The surviving beauty spot of the Allegheny valley par excellence, lies south of Franklin, Pennsylvania. The river uses up 35 miles of its course going 15 miles to Emlenton. To accomplish this, it goes off on a leisurely excursion around bends, sometimes aiming for the Gulf of Mexico, oftentimes for the Atlantic seaboard, once or twice for Lake Superior, and for a mile or so very certainly toward the North Pole. While engaged upon this serpentine adventure, the river is buried deep in yawning mountain gorges. The section is inhabited by eagles and a few buzzards, mainly. The railroad, which parallels the Allegheny most of the distance from Pittsburgh to Oil City, takes one look at this primitive chaos and disappears through a tunnel for other fields to cinder. Once in a while an engine pops out of a hillside to survey the situation, only to pop promptly into another tunnel and scurry away again. High outcroppings of bare rock stand solitary sentinel on the hillsides and catch the direct rays of the afternoon sun and reflect them into the loomy green vales below. At several points the sun comes up at 11:30 in the morning and sets at 1:30 - a native told us. This native was tending a "hillside" farm set at an angle of about 45 degrees. He placed his cabin at the foot of the farm; said it was a handy arrangement: on rainy days he need only look up the chimney and watch the corn grow above him. He planted the field by standing on the rooftop firing a shotgun loaded with corn kernels and with deadly aim. He didn't seem very reliable looking, otherwise, as I remember him; in my notebook, where these items were jotted is a penciled (?) inasmuch as such hillside farming methods are pursued in Kentucky only, as far as I know. One small town known as Kennerdale (sic) drifted into this region by some mistake; the inhabitants have slowly become aware of the error and have been moving away, until now there isn't much left of it.

Geologists tell us that this section of the Allegheny is rather new. The original Allegheny River started at the headwaters of what is now the Clarion. The present Clarion valley was the upper Allegheny valley. The glaciers were responsible for the shift, and caused a river to slither down from Franklin and seek outlet into the Ohio-Mississippi system. As frequently attends such cataclysmic upheavals in nature, the result is splendid to look upon. The entire region is useless for farming, or lumbering, or railroad building, or highway construction, and with these patent advantages, has remained a beautiful cool paradise on a hot summer day, where silence screams to make itself heard, and vague scents of fragrant shrubs waft from glens and coves. A long-legged crane stands on a sandy bar at the head of a riffle watching for a fish and several wild ducks poke inquisitive bills among reeds in the shallow bars. There are no signs proclaiming this section as a "sanctuary" nor has it been turned into a park, or a reservation.
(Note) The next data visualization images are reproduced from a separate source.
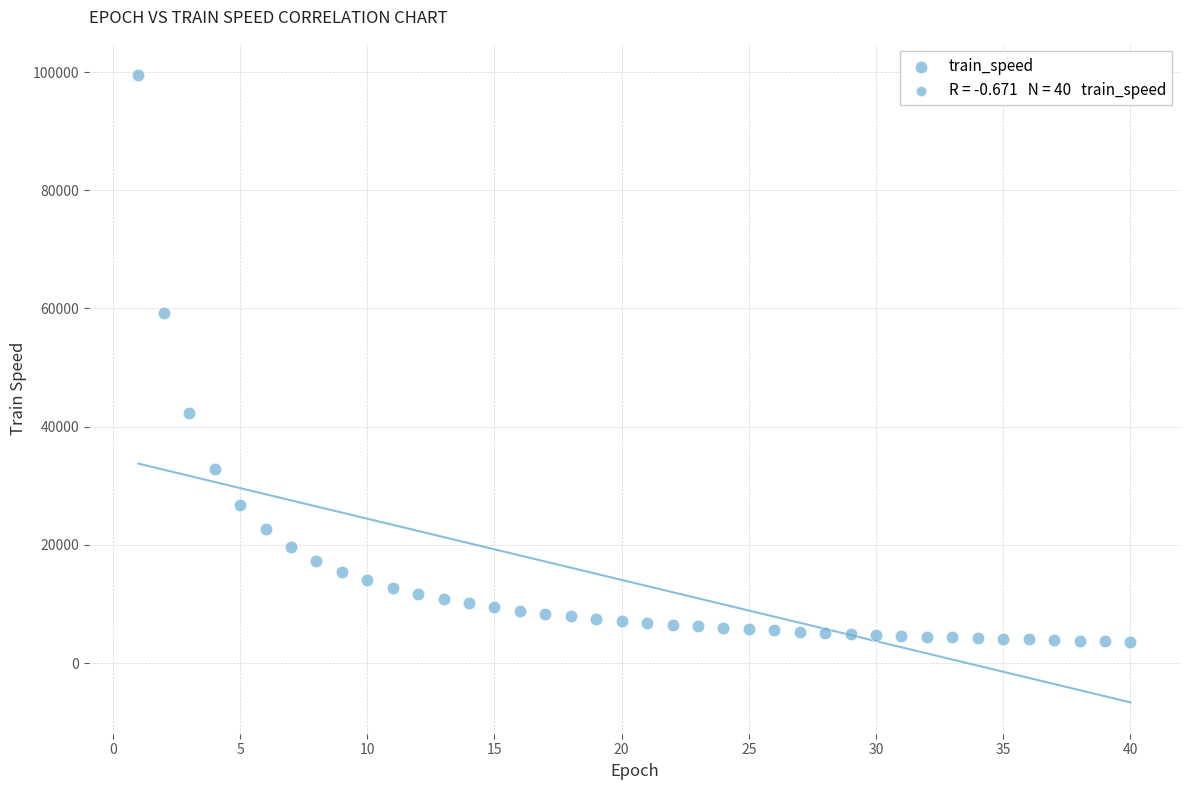

What Y value in the scatter plot is closest to 51540?

59249.5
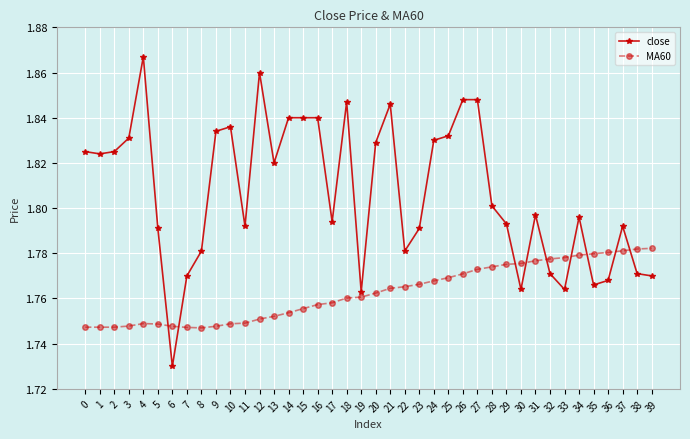

Rank the series at 29 from highest to lowest value.

close, MA60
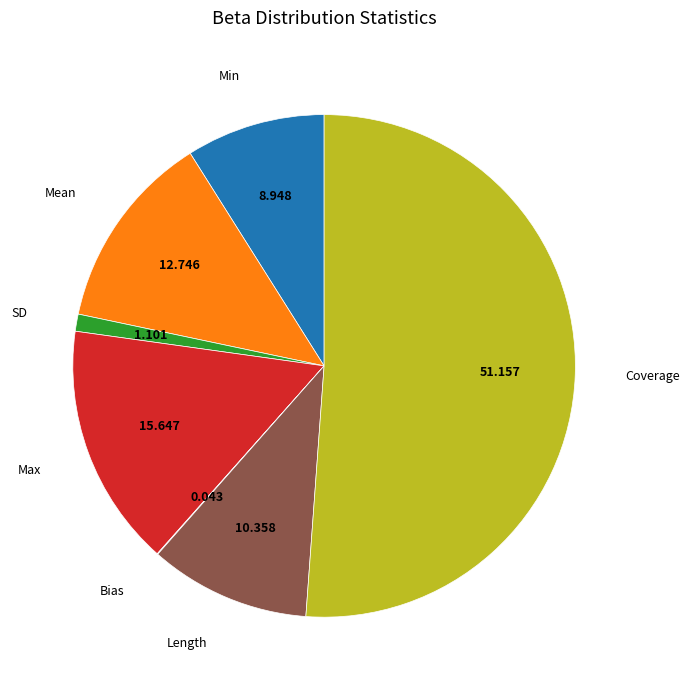

Is there a majority slice in this chart?

Yes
A few fishermen have discovered access to the region and on a Sunday, or the Fourth of July, the "muskies" and the bass may ogle at wading boots casting rubbery brown and yellow gleams in the shoals, and notice peculiar artificial bugs switching along just below the surface.

p. 258

The Oil Valley
A towboat owned by the Jackson family, and Captain Thomas Jackson was master. Built in 1865 and had three boilers, and engines 15's - 5 ft. stroke. She is recorded as the first boat to take a tow of oil products from Pittsburgh to New Orleans , Capt. Jackson in command. In the spring of 1870 she was back on the Allegheny and on April 4, that year, she struck a pier of the Emlenton bridge, a total loss; a colored cook and his son were drowned. The boilers and engines were later salvaged and placed in the Oil Valley No. 2.